Ol’ Hatchie Haint — the debut album from a Tennessee black metal project called Vile Haint — feels like getting dragged screaming by an unseen, persistent force across a burning valley and towards an ominously shadowy and potentially otherworldly (or at least mystically energized) thicket. It’s great!
Seriously though — this music proves relentlessly devastating and impressive, providing a captivating venture to a state of nearly unmitigated existential turmoil. Although it’s not totally awash with feedback, Ol’ Hatchie Haint is consistently scouringly abrasive, thereby providing a confrontationally personalized edge for the unrest. The vocals, in aptly familiar black metal fashion, sound echoed from across some looming expanse, growing the sense of threat. Vile Haint adeptly balance rhythmic complexity with blistering, flamethrower-like bursts of energy, sending observers metaphysically spiraling. The tension is staggering, and the music’s richly grandiose flair expands that to startling extremes.
It’s dramatic — but very grounded. Vile Haint have got a slew of captivating dynamic shifts across this new record, but generally speaking, they seem to let each new facet of the melee simmer before rushing onward. They move between diverse rhythmic tones with relatively entrancing ease, and each new stretch of sound feels richly developed ahead of any fresh changes. Overall, the group zeroes in upon the destabilizing effects of the fiery energy they’re working with, cultivating nearly constant tension, buttressed by their consistently dizzying tempos.
The music eventually evolves to a point of evoking menacing, inhuman rage, as though a creature is arising from the dirt, brought to life by the reverie-like frenzy reflected across the bulk of the runtime. it’s intense to the point of seeming ritualistic, as though occasionally pushing beyond a ground-level state of being to a place of blissfully free-wheeling furor. A soloing guitar even breaks away from the main onslaught for a bit towards the conclusion of “Giving Wings To Puritanical Satan,” highlighting this more whimisically inclined thread within the music, although any sense of elevation doesn’t last particularly long. Instead, the album remains crushing.
The music is very impactful, whether in terms of the searing guitar tones or the ravaging pace of the performances, and this feels like a defining feature of the album, making the journey seem all-consuming.
Unsettling apparent organ tones float through a swirling haze of noisy atmosphere on the album’s opening track, “Scorched Sermon Of The Worthless And Forgotten,” as though personally observing what the title suggests in some decrepit, forgotten church.
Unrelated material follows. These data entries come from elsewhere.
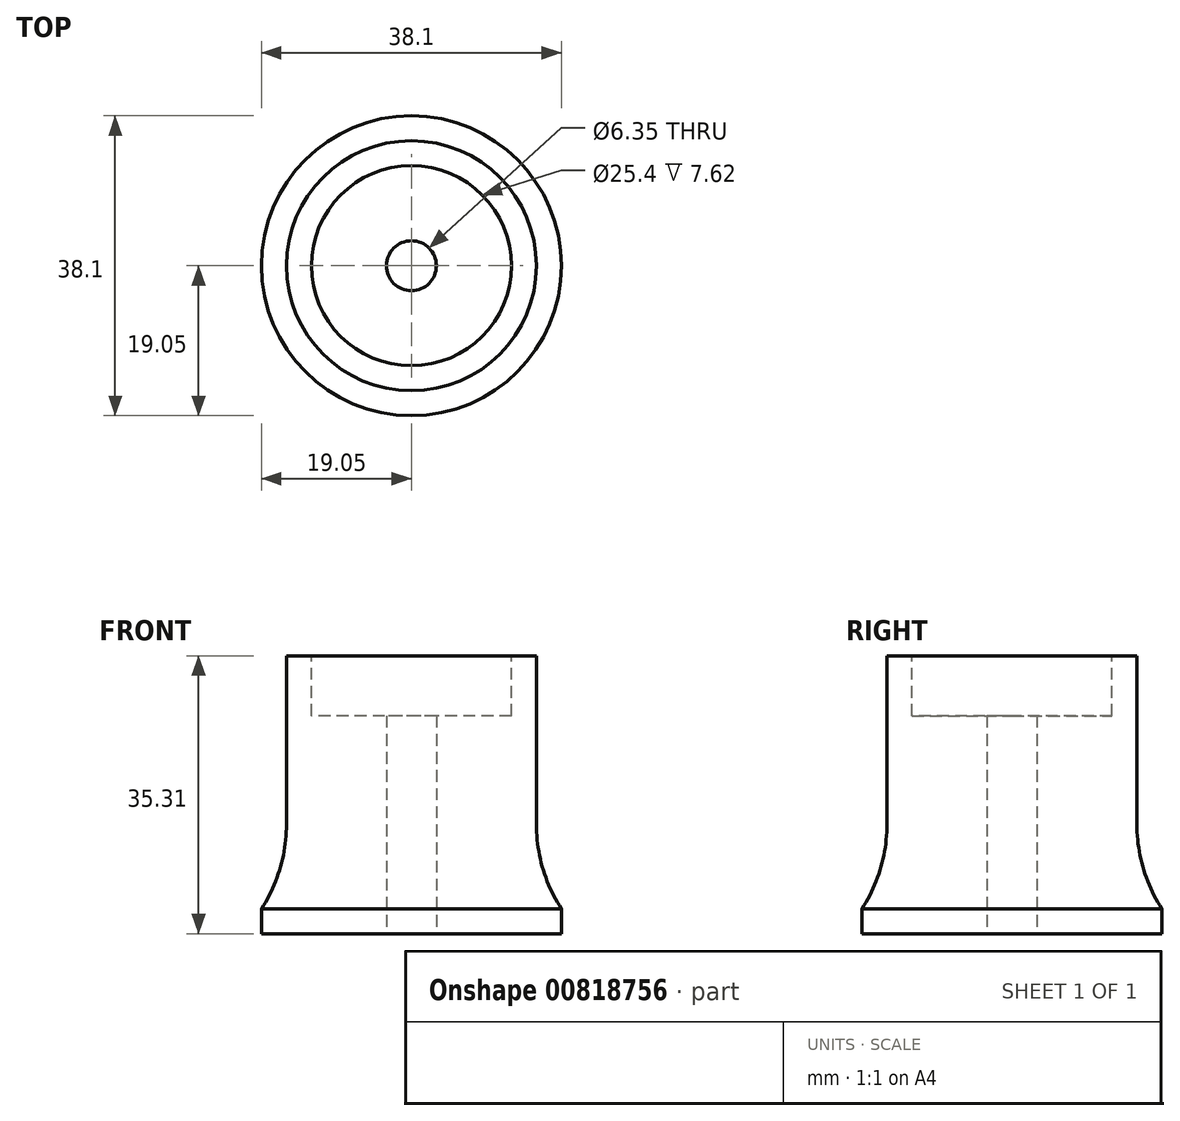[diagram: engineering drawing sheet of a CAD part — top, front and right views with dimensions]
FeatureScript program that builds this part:
annotation { "Feature Type Name" : "Feature", "Feature Type Description" : "" }
export const myFeature = defineFeature(function(context is Context, id is Id, definition is map)
    precondition{}
    {
        {
            var Q0;
            Q0=qCreatedBy(makeId("Front.planeOp"),FACE);
            var sketch = newSketch(context, id + "F0", { "sketchPlane" : qUnion([Q0])});
            skLineSegment(sketch, "E0", {"start": v(3.17, 35.3) * mm, "end": v(15.87, 35.3) * mm});
            skLineSegment(sketch, "E1", {"start": v(3.18, 0) * mm, "end": v(19.05, 0) * mm});
            skLineSegment(sketch, "E2", {"start": v(19.05, 0) * mm, "end": v(19.05, 3.18) * mm});
            skArc(sketch, "E3", {"start": v(15.87, 13.9) * mm, "mid": v(16.69, 8.3) * mm, "end": v(19.05, 3.18) * mm});
            skLineSegment(sketch, "E4", {"start": v(3.17, 35.3) * mm, "end": v(3.18, 0) * mm});
            skPoint(sketch, "E5.orphan", {"position": v(0, 35.3) * mm});
            skLineSegment(sketch, "E6", {"start": v(0, 0) * mm, "end": v(0, 52.88) * mm, "construction": true});
            skLineSegment(sketch, "E7", {"start": v(15.87, 13.9) * mm, "end": v(15.87, 35.3) * mm});
            skSolve(sketch);
        }
        {
            var Q0;
            Q0=makeQuery(id+"F0.imprint","IMPRINT",FACE,{"disambiguationData":[TD([[makeQuery(id+"F0.imprint","IMPRINT",EDGE,{"derivedFrom":sQuery(id+"F0.wireOp",EDGE,"E0")}),-1.0]])]});
            var Q1;
            Q1=sQuery(id+"F0.wireOp",EDGE,"E6");
            revolve(context, id + "F1", {"surfaceOperationType" : NewSurfaceOperationType.NEW, "entities" : qUnion([Q0]), "axis" : qUnion([Q1]), "revolveType" : RevolveType.FULL});
        }
        {
            var Q0;
            Q0=makeQuery(id+"F1.opRevolve","SWEPT_FACE",FACE,{"disambiguationData":[OSD([sQuery(id+"F0.wireOp",EDGE,"E0")])]});
            var sketch = newSketch(context, id + "F2", { "sketchPlane" : qUnion([Q0])});
            skCircle(sketch, "E8", {"center": v(0, 0) * mm, "radius": 12.7 * mm});
            skSolve(sketch);
        }
        {
            var Q0;
            Q0 = qSketchRegion(id + "F2", true);
            extrude(context, id + "F3", {"entities" : qUnion([Q0]), "operationType" : NewBodyOperationType.REMOVE, "oppositeDirection" : true, "depth" : 7.62 * mm, "offsetDistance" : 25.4 * mm});
        }
    });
Although the instrumentation is forceful, grimy atmospherics figure prominently in the album’s experience, including on album closer “When The Moons Were Black,” which runs on a plucked acoustic guitar alongside a crackling haze. Other sonic highlights include the emotionally downtrodden tones that surface towards the end of penultimate track “Rural Sorcery In Early America.”
Formidable impact seems particularly apparent by the notably forceful “Giving Wings To Puritanical Satan” — every hit lands like getting suddenly hurled backwards in an instant, with the consistent dynamic shifts adding a sense of an unstoppable inward drive pushing back across debris-strewn fields, like you can’t help but end up back in the chaos. The title track, which appears fifth on the album, features prominent percussion, amplifying the immersive sense of physical impact.
The lurching, dramatically grandiose hits that guide this album along land like an entrancing — and sobering — introduction to a level of exhaustedly energizing and devastating power.
Ol’ Hatchie Haint by Vile Haint is available now via Moonlight Cypress Archetypes.